One year after Cyclone Chido struck Mayotte on December 14, 2024, scars remain visible in the Kawéni slum. The association Actes et Cités helps residents reinforce their precarious shelters rather than demolish them. Reconstruction progresses slowly amid massive damage.
Cyclone Chido struck northern Mayotte on December 14, 2024, with winds over 200 km/h and torrential rains. The official toll includes at least 40 deaths and 41 missing, thousands homeless, and hundreds of millions in damages. In Kawéni, the large slum near Mamoudzou, bangas – these tin shacks – were hastily rebuilt by residents for shelter.
In the steep Mahabourini neighborhood, 26-year-old Zarianty Mifthou lives with her mother and six children in a fragile structure. On December 3, she shows Rémi Noulin, an architect from Actes et Cités, a split wooden chevron supporting perforated tin sheets. Dismantled by the cyclone, the banga leaks at the slightest rain. Noulin measures for repairs: replace and reinforce wooden parts, adjust the tins. “I’d like to put in bricks,” confides Zarianty Mifthou, but she adds: “I don’t have the means.”

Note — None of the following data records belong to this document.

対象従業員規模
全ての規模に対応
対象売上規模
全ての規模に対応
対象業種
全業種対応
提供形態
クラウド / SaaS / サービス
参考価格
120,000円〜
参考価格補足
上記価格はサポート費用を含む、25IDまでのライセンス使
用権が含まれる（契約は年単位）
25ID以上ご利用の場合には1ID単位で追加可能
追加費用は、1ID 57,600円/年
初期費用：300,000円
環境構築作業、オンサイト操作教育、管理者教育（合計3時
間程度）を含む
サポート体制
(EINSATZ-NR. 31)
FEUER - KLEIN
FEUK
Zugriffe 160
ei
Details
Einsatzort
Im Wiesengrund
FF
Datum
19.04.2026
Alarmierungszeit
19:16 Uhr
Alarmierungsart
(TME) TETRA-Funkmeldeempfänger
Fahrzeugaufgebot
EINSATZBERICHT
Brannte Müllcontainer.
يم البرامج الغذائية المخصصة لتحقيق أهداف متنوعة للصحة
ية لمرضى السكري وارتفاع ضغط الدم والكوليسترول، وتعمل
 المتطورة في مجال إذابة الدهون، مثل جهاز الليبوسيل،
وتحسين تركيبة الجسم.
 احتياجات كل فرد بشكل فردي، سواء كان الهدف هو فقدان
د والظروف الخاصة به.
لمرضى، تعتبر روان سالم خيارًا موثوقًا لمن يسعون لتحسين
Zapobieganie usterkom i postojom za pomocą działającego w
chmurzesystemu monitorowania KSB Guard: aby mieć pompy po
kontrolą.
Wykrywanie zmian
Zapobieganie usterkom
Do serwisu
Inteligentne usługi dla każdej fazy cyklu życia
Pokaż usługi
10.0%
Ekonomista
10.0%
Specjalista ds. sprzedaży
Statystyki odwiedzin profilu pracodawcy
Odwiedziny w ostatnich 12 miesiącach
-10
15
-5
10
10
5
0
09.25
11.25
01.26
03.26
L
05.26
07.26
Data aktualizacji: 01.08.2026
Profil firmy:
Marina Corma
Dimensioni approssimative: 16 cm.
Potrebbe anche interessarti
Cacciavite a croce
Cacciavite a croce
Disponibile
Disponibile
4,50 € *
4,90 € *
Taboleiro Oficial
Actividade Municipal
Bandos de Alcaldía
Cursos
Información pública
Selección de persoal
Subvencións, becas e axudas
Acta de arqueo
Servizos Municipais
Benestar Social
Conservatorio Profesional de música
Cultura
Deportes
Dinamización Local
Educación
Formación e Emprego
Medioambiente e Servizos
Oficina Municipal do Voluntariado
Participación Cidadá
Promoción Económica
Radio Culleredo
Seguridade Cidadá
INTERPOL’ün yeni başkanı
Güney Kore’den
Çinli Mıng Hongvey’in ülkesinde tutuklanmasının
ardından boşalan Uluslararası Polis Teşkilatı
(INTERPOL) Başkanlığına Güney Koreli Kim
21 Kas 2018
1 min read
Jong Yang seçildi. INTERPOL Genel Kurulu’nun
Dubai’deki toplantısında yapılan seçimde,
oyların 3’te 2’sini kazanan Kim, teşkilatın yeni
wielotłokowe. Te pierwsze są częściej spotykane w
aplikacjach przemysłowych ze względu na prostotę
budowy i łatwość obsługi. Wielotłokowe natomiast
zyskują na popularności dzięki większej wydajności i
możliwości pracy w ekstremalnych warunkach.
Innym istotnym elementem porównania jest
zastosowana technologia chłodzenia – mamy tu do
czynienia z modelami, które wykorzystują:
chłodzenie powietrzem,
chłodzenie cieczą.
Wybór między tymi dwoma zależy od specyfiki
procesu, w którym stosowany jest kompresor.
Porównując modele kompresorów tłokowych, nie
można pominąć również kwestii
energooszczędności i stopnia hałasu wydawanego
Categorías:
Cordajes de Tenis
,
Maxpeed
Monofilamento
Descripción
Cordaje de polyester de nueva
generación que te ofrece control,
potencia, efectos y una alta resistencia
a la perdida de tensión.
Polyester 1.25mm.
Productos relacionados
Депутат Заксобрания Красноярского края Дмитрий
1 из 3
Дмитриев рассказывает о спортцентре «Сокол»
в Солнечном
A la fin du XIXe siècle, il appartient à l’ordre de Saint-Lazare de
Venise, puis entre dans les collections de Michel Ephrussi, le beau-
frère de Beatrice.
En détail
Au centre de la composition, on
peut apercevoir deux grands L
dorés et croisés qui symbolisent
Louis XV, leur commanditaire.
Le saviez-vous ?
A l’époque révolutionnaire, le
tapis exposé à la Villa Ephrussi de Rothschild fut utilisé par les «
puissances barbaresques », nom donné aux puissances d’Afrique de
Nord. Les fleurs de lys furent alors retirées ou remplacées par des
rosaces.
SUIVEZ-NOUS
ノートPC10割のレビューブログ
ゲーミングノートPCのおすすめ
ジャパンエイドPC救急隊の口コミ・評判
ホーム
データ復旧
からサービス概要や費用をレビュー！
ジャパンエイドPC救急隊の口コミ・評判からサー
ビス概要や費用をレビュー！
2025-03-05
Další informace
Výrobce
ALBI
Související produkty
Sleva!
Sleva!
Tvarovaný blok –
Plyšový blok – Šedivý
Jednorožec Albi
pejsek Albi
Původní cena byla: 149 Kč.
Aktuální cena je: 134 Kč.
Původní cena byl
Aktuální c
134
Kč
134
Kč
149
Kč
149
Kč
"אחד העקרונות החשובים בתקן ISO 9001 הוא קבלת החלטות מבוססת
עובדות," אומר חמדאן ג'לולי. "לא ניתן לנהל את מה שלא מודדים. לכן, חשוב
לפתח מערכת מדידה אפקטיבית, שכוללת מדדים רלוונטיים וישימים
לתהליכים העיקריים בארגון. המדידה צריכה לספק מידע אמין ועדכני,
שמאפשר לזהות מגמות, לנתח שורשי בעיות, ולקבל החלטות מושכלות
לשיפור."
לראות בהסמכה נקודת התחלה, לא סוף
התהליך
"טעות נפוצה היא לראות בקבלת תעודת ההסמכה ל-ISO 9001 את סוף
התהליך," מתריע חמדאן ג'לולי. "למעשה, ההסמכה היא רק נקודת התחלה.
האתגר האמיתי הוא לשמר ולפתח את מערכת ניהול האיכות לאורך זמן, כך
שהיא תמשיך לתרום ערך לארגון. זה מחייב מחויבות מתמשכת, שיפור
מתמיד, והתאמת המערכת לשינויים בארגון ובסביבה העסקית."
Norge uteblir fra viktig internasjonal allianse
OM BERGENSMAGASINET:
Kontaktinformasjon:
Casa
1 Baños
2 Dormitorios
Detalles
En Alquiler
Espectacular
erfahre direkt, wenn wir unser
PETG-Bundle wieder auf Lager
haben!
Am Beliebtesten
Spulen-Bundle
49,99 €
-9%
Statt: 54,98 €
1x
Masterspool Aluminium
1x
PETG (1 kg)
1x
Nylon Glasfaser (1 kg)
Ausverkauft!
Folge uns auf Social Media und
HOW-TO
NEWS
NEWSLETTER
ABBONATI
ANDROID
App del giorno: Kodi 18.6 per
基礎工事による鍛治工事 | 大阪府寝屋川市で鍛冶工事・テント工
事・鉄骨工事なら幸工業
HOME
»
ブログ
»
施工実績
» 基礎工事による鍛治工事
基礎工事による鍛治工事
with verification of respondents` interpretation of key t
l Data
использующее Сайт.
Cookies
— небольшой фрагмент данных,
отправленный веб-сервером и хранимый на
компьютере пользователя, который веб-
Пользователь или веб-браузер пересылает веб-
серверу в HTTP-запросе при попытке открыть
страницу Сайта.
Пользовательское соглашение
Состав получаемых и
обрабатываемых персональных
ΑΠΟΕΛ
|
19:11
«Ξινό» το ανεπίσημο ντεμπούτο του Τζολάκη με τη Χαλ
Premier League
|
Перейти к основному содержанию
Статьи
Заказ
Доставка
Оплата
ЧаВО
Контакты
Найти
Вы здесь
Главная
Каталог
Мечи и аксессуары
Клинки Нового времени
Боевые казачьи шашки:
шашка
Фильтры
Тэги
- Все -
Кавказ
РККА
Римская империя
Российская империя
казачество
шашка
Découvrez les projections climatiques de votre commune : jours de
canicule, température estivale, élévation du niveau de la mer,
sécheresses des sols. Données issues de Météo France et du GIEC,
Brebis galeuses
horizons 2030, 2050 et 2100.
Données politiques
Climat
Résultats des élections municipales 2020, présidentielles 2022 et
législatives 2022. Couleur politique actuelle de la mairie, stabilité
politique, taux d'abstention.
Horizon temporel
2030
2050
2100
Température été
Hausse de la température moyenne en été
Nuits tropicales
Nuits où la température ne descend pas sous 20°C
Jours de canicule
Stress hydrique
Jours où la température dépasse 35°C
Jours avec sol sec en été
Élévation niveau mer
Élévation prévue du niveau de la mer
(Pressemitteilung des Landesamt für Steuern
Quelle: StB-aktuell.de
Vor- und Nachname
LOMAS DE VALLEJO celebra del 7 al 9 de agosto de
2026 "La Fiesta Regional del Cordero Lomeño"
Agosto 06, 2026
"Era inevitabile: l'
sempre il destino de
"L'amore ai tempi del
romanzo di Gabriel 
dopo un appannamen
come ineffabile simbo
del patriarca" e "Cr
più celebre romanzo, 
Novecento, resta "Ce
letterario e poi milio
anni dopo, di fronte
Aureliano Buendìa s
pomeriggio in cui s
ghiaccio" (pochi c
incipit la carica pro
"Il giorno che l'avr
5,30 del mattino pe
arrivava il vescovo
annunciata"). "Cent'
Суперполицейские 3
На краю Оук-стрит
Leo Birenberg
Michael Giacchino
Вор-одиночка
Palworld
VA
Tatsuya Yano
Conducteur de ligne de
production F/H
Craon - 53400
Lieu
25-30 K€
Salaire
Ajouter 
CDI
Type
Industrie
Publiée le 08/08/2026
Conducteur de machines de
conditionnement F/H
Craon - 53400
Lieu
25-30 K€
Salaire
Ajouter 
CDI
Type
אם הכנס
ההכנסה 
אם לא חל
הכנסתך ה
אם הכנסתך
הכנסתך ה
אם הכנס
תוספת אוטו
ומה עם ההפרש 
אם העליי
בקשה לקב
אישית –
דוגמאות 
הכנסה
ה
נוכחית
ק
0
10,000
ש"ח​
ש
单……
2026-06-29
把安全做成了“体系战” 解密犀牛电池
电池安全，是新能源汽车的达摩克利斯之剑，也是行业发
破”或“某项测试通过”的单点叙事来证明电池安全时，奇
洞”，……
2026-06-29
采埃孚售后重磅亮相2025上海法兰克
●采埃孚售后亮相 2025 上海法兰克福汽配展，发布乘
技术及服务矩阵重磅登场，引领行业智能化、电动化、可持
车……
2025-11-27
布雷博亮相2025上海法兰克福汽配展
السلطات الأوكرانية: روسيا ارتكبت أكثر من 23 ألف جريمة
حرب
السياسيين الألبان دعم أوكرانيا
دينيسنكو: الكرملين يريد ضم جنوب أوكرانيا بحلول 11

Active in Kawéni since 2017, Actes et Cités improves informal housing by mobilizing local resources and residents, avoiding demolitions. Elsewhere in Mamoudzou, damage lingers: rusting pontoons symbolize a stalled tourism sector, shipwrecks await removal – work started December 8. Official buildings like the prefecture or Mamoudzou judicial court remain damaged, with overcrowded offices. Colorful tin roofs of bangas dominate the landscape, a sign of vital resilience but a reconstruction that proceeds “at a measured pace.”